Among the top officials now speculating that there is at least a possibility of lab development of the virus is Dr. Anthony Fauci, who recently said he's "not convinced" the virus formed naturally.
"I am not convinced about that. I think we should continue to investigate what went on in China until we continue to find out to the best of our ability what happened," Fauci said, speaking to PolitiFact’s Katie Sanders at an event, reported the Hill.
"Certainly, the people who investigated it say it likely was the emergence from an animal reservoir that then infected individuals, but it could have been something else, and we need to find that out.

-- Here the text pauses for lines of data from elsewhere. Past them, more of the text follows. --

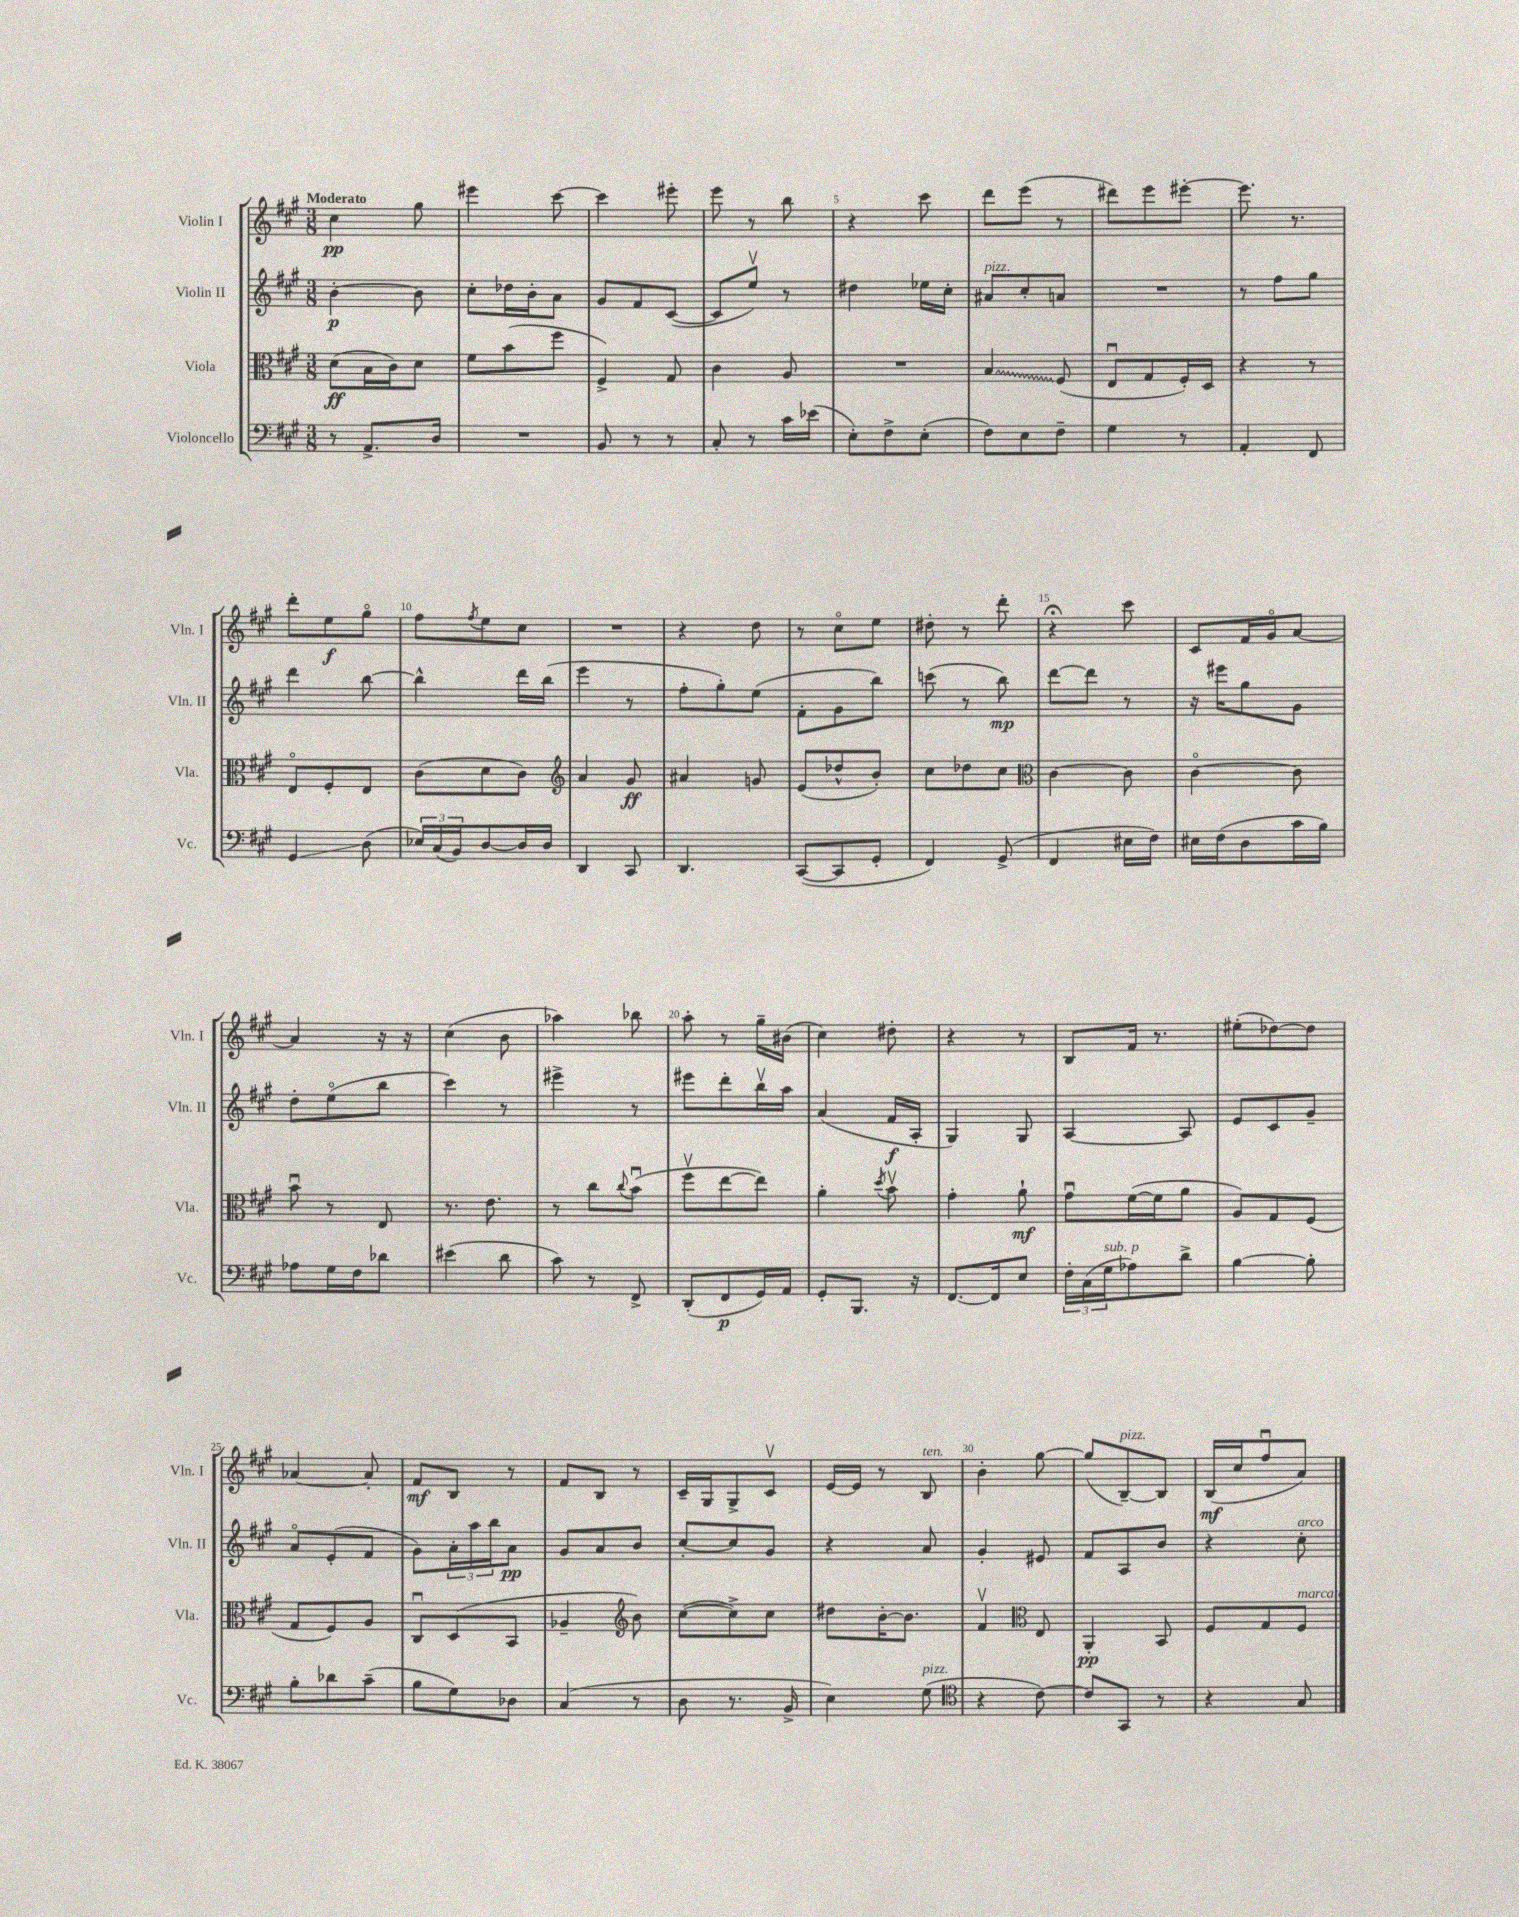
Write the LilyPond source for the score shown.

<<
\new StaffGroup <<
\new Staff = "s0" \with { instrumentName = "Violin I" shortInstrumentName = "Vln. I" } {
    \clef treble \key a \major \numericTimeSignature \time 3/8 \tempo "Moderato"
    cis''4\pp gis''8 |
    eis'''4 cis'''8~ |
    cis'''4 eis'''8-. |
    e'''8 r8 b''8 |
    r4 cis'''8 |
    d'''8 e'''8( r8 |
    dis'''8) e'''8 eis'''8~-. |
    eis'''8. r8. |
    d'''8-. e''8\f gis''8\flageolet |
    fis''8 \acciaccatura { fis''8 } e''8 cis''8 |
    R4. |
    r4 d''8 |
    r8 cis''8\flageolet e''8 |
    dis''8-. r8 d'''8-. |
    r4\fermata cis'''8 |
    cis'8 fis'16 gis'16\flageolet a'8~ |
    a'4 r16 r16 |
    cis''4( b'8 |
    aes''4) bes''8 |
    a''8-. r8 gis''16-- bis'16( |
    cis''4) dis''8-. |
    r4 r8 |
    b8 fis'16 r8. |
    eis''8-.( des''8~) des''8 |
    aes'4~ aes'8-. |
    fis'8\mf b8 r8 |
    fis'8 b8 r8 |
    cis'16-- gis16 gis8-> cis'8\upbow |
    e'16~ e'16 r8 b8^\markup { \italic "ten." } |
    b'4-. gis''8~ |
    gis''8( b8~--^\markup { \italic "pizz." }) b8 |
    b16\mf( cis''16 fis''8\downbow a'8) \bar "|." |
}
\new Staff = "s1" \with { instrumentName = "Violin II" shortInstrumentName = "Vln. II" } {
    \clef treble \key a \major \numericTimeSignature \time 3/8
    b'4~-.\p b'8 |
    cis''8-. des''16 b'16-. a'8 |
    gis'8 fis'8 cis'8~( |
    cis'8 e''8\upbow) r8 |
    dis''4 ees''16 cis''16-. |
    ais'8^\markup { \italic "pizz." } cis''8-. a'8 |
    R4. |
    r8 fis''8 gis''8 |
    d'''4 b''8~ |
    b''4-^ d'''16 b''16( |
    e'''4 r8 |
    fis''8-. gis''8-.) e''8( |
    fis'8-. gis'8 b''8) |
    c'''8( r8 b''8\mp) |
    d'''8~ d'''8 r8 |
    r16 eis'''16 gis''8 gis'8 |
    d''8-. e''8\flageolet( b''8 |
    cis'''4) r8 |
    eis'''4-> r8 |
    eis'''8 d'''8-. b''16\upbow a''16 |
    a'4( fis'16\f a16-. |
    gis4) gis8 |
    a4~ a8 |
    e'8 cis'8 gis'8-- |
    a'8\flageolet e'8-.( fis'8 |
    gis'8) \tuplet 3/2 { a'16-. a''16 b''16 } a'8\pp |
    gis'8 a'8 b'8 |
    cis''8~-. cis''8 gis'8 |
    r4 a'8 |
    gis'4-. eis'8 |
    fis'8 a8 b'8 |
    r4 cis''8-.^\markup { \italic "arco" } \bar "|." |
}
\new Staff = "s2" \with { instrumentName = "Viola" shortInstrumentName = "Vla." } {
    \clef alto \key a \major \numericTimeSignature \time 3/8
    d'8\ff( b16 cis'16) d'8 |
    fis'8 b'8( fis''8 |
    fis4->) gis8 |
    cis'4 a8 |
    R4. |
    \once \override Glissando.style = #'zigzag b4\glissando fis8( |
    e8\downbow gis8 fis16-.) d16 |
    r4 r8 |
    e8\flageolet fis8-. e8 |
    cis'8( d'8 cis'8) |
    \clef treble a'4 gis'8\ff |
    ais'4 g'8 |
    e'8( des''8-^ b'8-.) |
    cis''8 des''8 cis''8 |
    \clef alto cis'4~ cis'8 |
    cis'4~\flageolet cis'8 |
    b'8\downbow r8 e8 |
    r8. e'8. |
    r8 cis''8 \appoggiatura { cis''8 } b'8\downbow( |
    fis''8\upbow e''8~ e''8) |
    a'4-. \acciaccatura { d''8 } b'8\upbow |
    gis'4-. a'8-!\mf |
    gis'8\downbow fis'16~( fis'16 a'8 |
    a8) gis8 fis8( |
    gis8 fis8) a8 |
    cis8\downbow d8( b,8 |
    aes4-- \clef treble b'8) |
    cis''8~( cis''8->) cis''8 |
    dis''8 b'16~-. b'8. |
    fis'4\upbow \clef alto e8 |
    a,4-.\pp b,8 |
    fis8 gis8 fis8^\markup { \italic "marcato" } \bar "|." |
}
\new Staff = "s3" \with { instrumentName = "Violoncello" shortInstrumentName = "Vc." } {
    \clef bass \key a \major \numericTimeSignature \time 3/8
    r8 a,8.-> d16 |
    R4. |
    b,8 r8 r8 |
    cis8-. r8 cis'16 ees'16( |
    e8-.) fis8-> e8-.( |
    fis8) e8 fis8-- |
    gis4 r8 |
    a,4-. fis,8 |
    gis,4\glissando d8( |
    \tuplet 3/2 { ees16) cis16( b,16) } d8~ d16 d16 |
    d,4 cis,8 |
    d,4. |
    cis,8~( cis,8 gis,8-. |
    fis,4) gis,8->( |
    fis,4 eis16 fis16) |
    eis16 fis16( d8 cis'16 b16) |
    aes8 gis16 fis16 des'8 |
    eis'4( d'8 |
    cis'8) r8 fis,8-> |
    d,8-.( fis,8\p gis,16) a,16 |
    gis,8-. b,,8. r16 |
    fis,8.~ fis,16 e8 |
    \tuplet 3/2 { fis16-. cis16( gis16^\markup { \italic "sub. p" } } aes8) d'8-> |
    b4~ b8-. |
    b8-. des'8 cis'8--( |
    b8 gis8) des8 |
    cis4( r8 |
    d8 r8. b,16-> |
    e4) gis8^\markup { \italic "pizz." }( |
    \clef tenor r4 cis'8~) |
    cis'8 gis,8 r8 |
    r4 gis8 \bar "|." |
}
>>
>>
\layout { \context { \Score \override BarNumber.break-visibility = ##(#f #t #t) barNumberVisibility = #(every-nth-bar-number-visible 5) } }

So, you know, that's the reason why I said I'm perfectly in favor of any investigation that looks into the origin of the virus," he added.
The case for a lab leak was strengthened on Sunday when a previously undisclosed U.S. intelligence report revealed three researchers from China's Wuhan Institute of Virology (WIV) sought hospital care in November 2019 — months before China disclosed the COVID-19 outbreak, reported Reuters.
A National Security Council spokeswoman also told The Wall Street Journal that the Biden administration has "serious" questions about the earliest days of the COVID-19 pandemic, including its origins in the People's Republic of China.
Last Thursday, White House Press Secretary Jen Psaki called for exploring the "root causes" of the pandemic after Republicans issued an interim report saying there was "significant circumstantial evidence" that the virus emerged from the Wuhan Institute of Virology.
"I would caution you against disproving a negative there which is never the responsible approach in our view when it comes to getting to the bottom of the root causes of a pandemic that has killed hundreds of thousands of people in the United States," Psaki said in response to a question about the GOP report.
"Our view continues to be that there needs to be an independent, transparent investigation," she added.
The investigation requires full "cooperation and data provided from the Chinese government" which has denied administration requests to fully share it, the press secretary continued, "we don't have enough info at this point to make an assessment."
Asked when Biden would call Chinese President Xi Jinping, Psaki responded that "We have made that call publicly many times and conveyed that privately. We have certainly communicated that they were not transparent from the beginning."
The U.S. joined Norway, Canada, Great Britain and other countries in March in expressing concerns about the WHO-led COVID-19 origins study, and called for further investigation, and full access to all pertinent human, animal and other data about the early stages of the outbreak.